■ What you are asked to do
Change every "collection date" in the records below to "date collected" and leave all other text exactly the same.

■ Entries shown
::::::::::
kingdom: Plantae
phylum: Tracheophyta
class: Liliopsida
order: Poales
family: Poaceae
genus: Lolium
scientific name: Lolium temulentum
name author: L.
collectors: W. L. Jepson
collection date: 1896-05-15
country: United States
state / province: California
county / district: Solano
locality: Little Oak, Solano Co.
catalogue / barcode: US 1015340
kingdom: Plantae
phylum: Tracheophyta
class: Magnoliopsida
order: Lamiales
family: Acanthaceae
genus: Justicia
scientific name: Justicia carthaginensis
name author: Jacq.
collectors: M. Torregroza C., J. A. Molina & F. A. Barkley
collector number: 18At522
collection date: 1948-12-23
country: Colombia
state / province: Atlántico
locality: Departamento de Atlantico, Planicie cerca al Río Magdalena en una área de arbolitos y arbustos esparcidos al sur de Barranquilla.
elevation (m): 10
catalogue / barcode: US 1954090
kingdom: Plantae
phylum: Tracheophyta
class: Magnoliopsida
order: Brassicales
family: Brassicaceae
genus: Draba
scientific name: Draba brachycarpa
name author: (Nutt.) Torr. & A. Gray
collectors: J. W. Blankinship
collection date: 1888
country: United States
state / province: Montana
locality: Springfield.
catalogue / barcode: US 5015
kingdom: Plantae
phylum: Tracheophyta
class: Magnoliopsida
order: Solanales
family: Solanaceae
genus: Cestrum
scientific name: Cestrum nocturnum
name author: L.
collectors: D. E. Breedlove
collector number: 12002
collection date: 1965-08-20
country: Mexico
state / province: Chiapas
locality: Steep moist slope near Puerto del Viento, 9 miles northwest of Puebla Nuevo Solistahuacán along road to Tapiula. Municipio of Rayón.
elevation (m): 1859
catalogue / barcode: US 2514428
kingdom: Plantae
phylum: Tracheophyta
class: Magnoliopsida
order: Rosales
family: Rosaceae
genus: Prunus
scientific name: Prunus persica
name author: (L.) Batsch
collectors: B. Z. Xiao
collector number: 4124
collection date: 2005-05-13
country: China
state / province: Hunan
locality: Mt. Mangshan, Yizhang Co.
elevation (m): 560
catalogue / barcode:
::::::::::
■ Output below
kingdom: Plantae
phylum: Tracheophyta
class: Liliopsida
order: Poales
family: Poaceae
genus: Lolium
scientific name: Lolium temulentum
name author: L.
collectors: W. L. Jepson
date collected: 1896-05-15
country: United States
state / province: California
county / district: Solano
locality: Little Oak, Solano Co.
catalogue / barcode: US 1015340
kingdom: Plantae
phylum: Tracheophyta
class: Magnoliopsida
order: Lamiales
family: Acanthaceae
genus: Justicia
scientific name: Justicia carthaginensis
name author: Jacq.
collectors: M. Torregroza C., J. A. Molina & F. A. Barkley
collector number: 18At522
date collected: 1948-12-23
country: Colombia
state / province: Atlántico
locality: Departamento de Atlantico, Planicie cerca al Río Magdalena en una área de arbolitos y arbustos esparcidos al sur de Barranquilla.
elevation (m): 10
catalogue / barcode: US 1954090
kingdom: Plantae
phylum: Tracheophyta
class: Magnoliopsida
order: Brassicales
family: Brassicaceae
genus: Draba
scientific name: Draba brachycarpa
name author: (Nutt.) Torr. & A. Gray
collectors: J. W. Blankinship
date collected: 1888
country: United States
state / province: Montana
locality: Springfield.
catalogue / barcode: US 5015
kingdom: Plantae
phylum: Tracheophyta
class: Magnoliopsida
order: Solanales
family: Solanaceae
genus: Cestrum
scientific name: Cestrum nocturnum
name author: L.
collectors: D. E. Breedlove
collector number: 12002
date collected: 1965-08-20
country: Mexico
state / province: Chiapas
locality: Steep moist slope near Puerto del Viento, 9 miles northwest of Puebla Nuevo Solistahuacán along road to Tapiula. Municipio of Rayón.
elevation (m): 1859
catalogue / barcode: US 2514428
kingdom: Plantae
phylum: Tracheophyta
class: Magnoliopsida
order: Rosales
family: Rosaceae
genus: Prunus
scientific name: Prunus persica
name author: (L.) Batsch
collectors: B. Z. Xiao
collector number: 4124
date collected: 2005-05-13
country: China
state / province: Hunan
locality: Mt. Mangshan, Yizhang Co.
elevation (m): 560
catalogue / barcode:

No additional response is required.